Keep a Record, Not Just a Checkbox

Having the consent language on your form is half of it. Being able to show, months later, exactly when and how someone agreed to receive texts is the other half. Most real estate CRMs timestamp opt-ins automatically now, so this usually isn't extra work, it's just worth confirming your specific platform actually does it instead of assuming. If a complaint ever comes in, "I know I had consent" is a lot weaker than a timestamped record showing exactly what someone agreed to and when.

Don't Forget the State You're Texting Into

Federal law sets the floor, not the ceiling. A number of states have passed their own, sometimes stricter, texting and calling rules on top of the federal TCPA. If your lead lives in a different state than you do, and with relocation and out-of-state buyers this happens all the time, you're responsible for following the rules where they live, not just where you're sitting. This is worth a quick check with your broker or a real estate attorney in states where you regularly work relocation leads.

What Good Consent Actually Looks Like

Keep it simple and visible. A checkbox or a clear sentence near your lead form that says something like "By providing your number, you agree to receive text messages from [your name/brokerage] about real estate services. Message and data rates may apply. Reply STOP to opt out." That's not legal jargon, that's just clarity, and clarity protects both you and the person on the other end of the text.

Give every single contact an easy, obvious way to opt out too. "Reply STOP" isn't a suggestion, it's part of what makes the whole system defensible if anyone ever questions it.

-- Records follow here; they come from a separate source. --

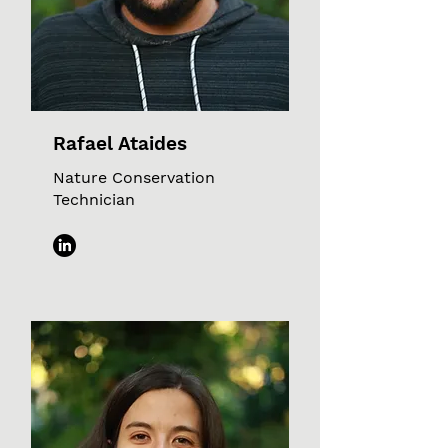
Rafael Ataides
Nature Conservation
Technician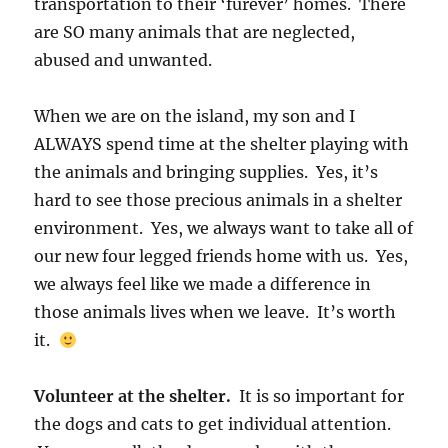
transportation to their ‘furever’ homes. There
are SO many animals that are neglected,
abused and unwanted.
When we are on the island, my son and I
ALWAYS spend time at the shelter playing with
the animals and bringing supplies. Yes, it’s
hard to see those precious animals in a shelter
environment. Yes, we always want to take all of
our new four legged friends home with us. Yes,
we always feel like we made a difference in
those animals lives when we leave. It’s worth
it.
Volunteer at the shelter.
It is so important for
the dogs and cats to get individual attention.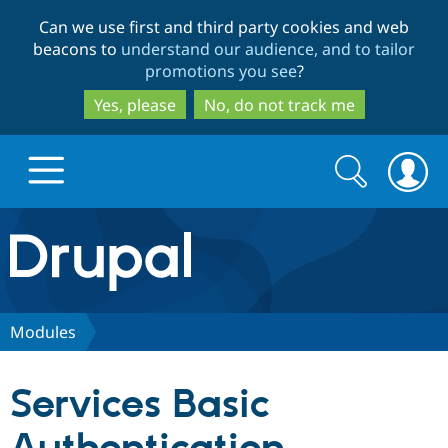
Skip
Skip
Can we use first and third party cookies and web
to
to
beacons to
understand our audience, and to tailor
main
search
promotions you see
?
content
Yes, please
No, do not track me
Search
Search
form
Drupal.org home
Discover Drupal
Modules
Build with Drupal
Drupal Core
Services Basic
Partners & Services
Drupal CMS
Download D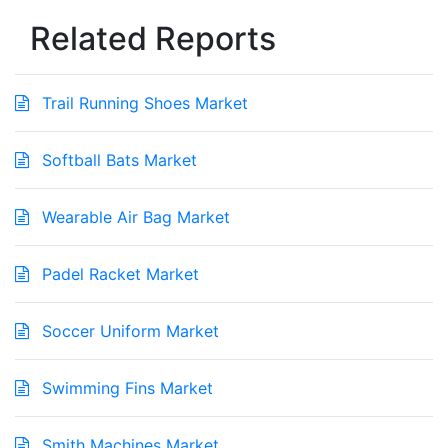
Related Reports
Trail Running Shoes Market
Softball Bats Market
Wearable Air Bag Market
Padel Racket Market
Soccer Uniform Market
Swimming Fins Market
Smith Machines Market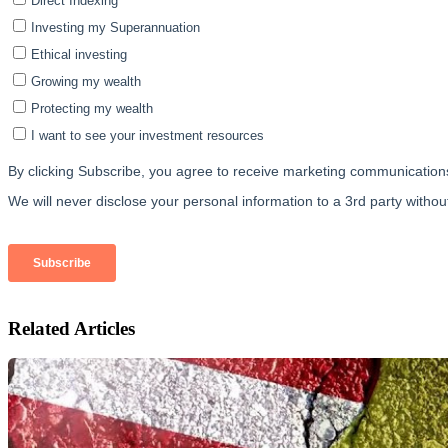
Related Articles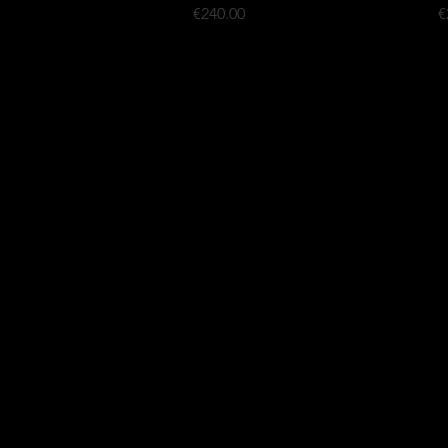
Price
P
€240.00
€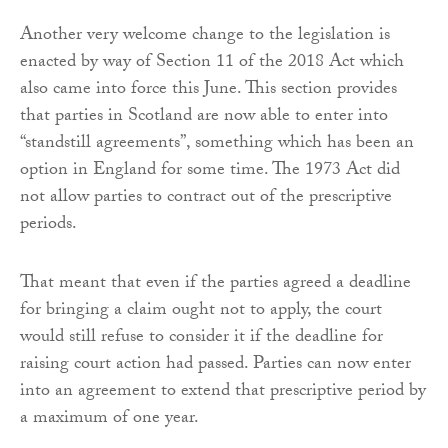
Another very welcome change to the legislation is
enacted by way of Section 11 of the 2018 Act which
also came into force this June. This section provides
that parties in Scotland are now able to enter into
“standstill agreements”, something which has been an
option in England for some time. The 1973 Act did
not allow parties to contract out of the prescriptive
periods.
That meant that even if the parties agreed a deadline
for bringing a claim ought not to apply, the court
would still refuse to consider it if the deadline for
raising court action had passed. Parties can now enter
into an agreement to extend that prescriptive period by
a maximum of one year.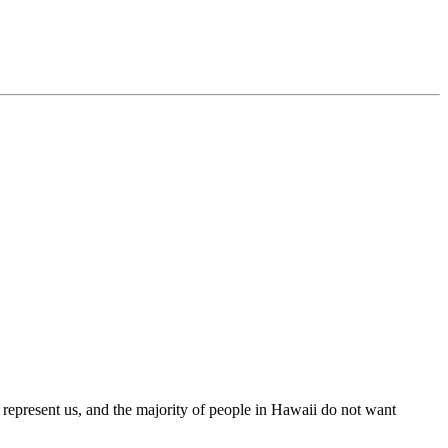
 represent us, and the majority of people in Hawaii do not want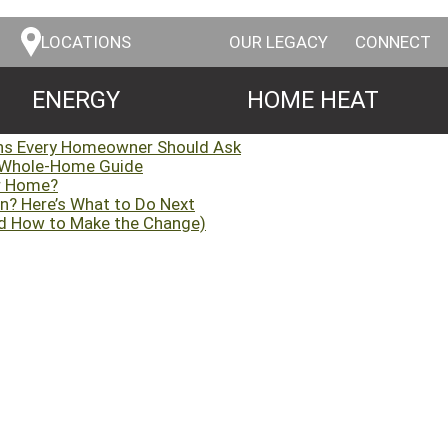
LOCATIONS
OUR LEGACY
CONNECT
ENERGY
HOME HEAT
ns Every Homeowner Should Ask
 Whole-Home Guide
ur Home?
n? Here’s What to Do Next
d How to Make the Change)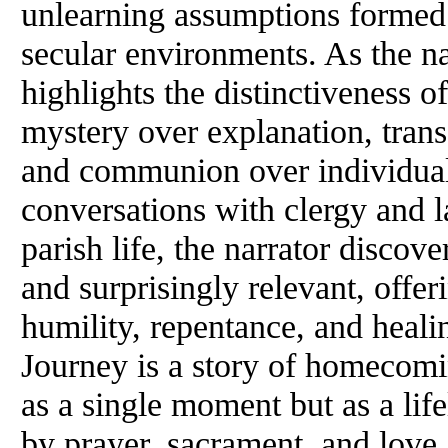
unlearning assumptions formed i
secular environments. As the na
highlights the distinctiveness
mystery over explanation, tran
and communion over individual
conversations with clergy and 
parish life, the narrator discove
and surprisingly relevant, offer
humility, repentance, and heal
Journey is a story of homecomin
as a single moment but as a lif
by prayer, sacrament, and love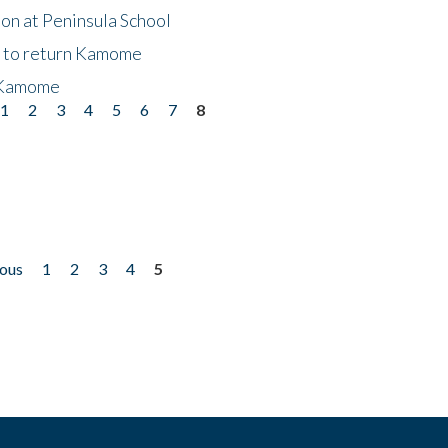
on at Peninsula School
t to return Kamome
 Kamome
1
2
3
4
5
6
7
8
ious
1
2
3
4
5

This Fits Into a Bigger System, Not a Separate Headache

Texting is one piece of a nurture system that should also include email, video, and real follow-up, not a replacement for building actual relationships with your leads. Getting the compliance right isn't about slowing down your SMS automation or your broader marketing automation, it's about building it once, correctly, so you're not rebuilding it later after a complaint or a fine. Krista talks through building nurture systems the right way on her YouTube channel, worth a watch before you scale up any text campaign.

The Five-Minute Fix

Go look at your current lead capture forms and your CRM's text automation right now. Does the form have clear, visible consent language for texting? Does your first automated text include an easy opt-out? If either answer is no, fix it today before you send another batch. It's a small thing to fix and an expensive thing to ignore.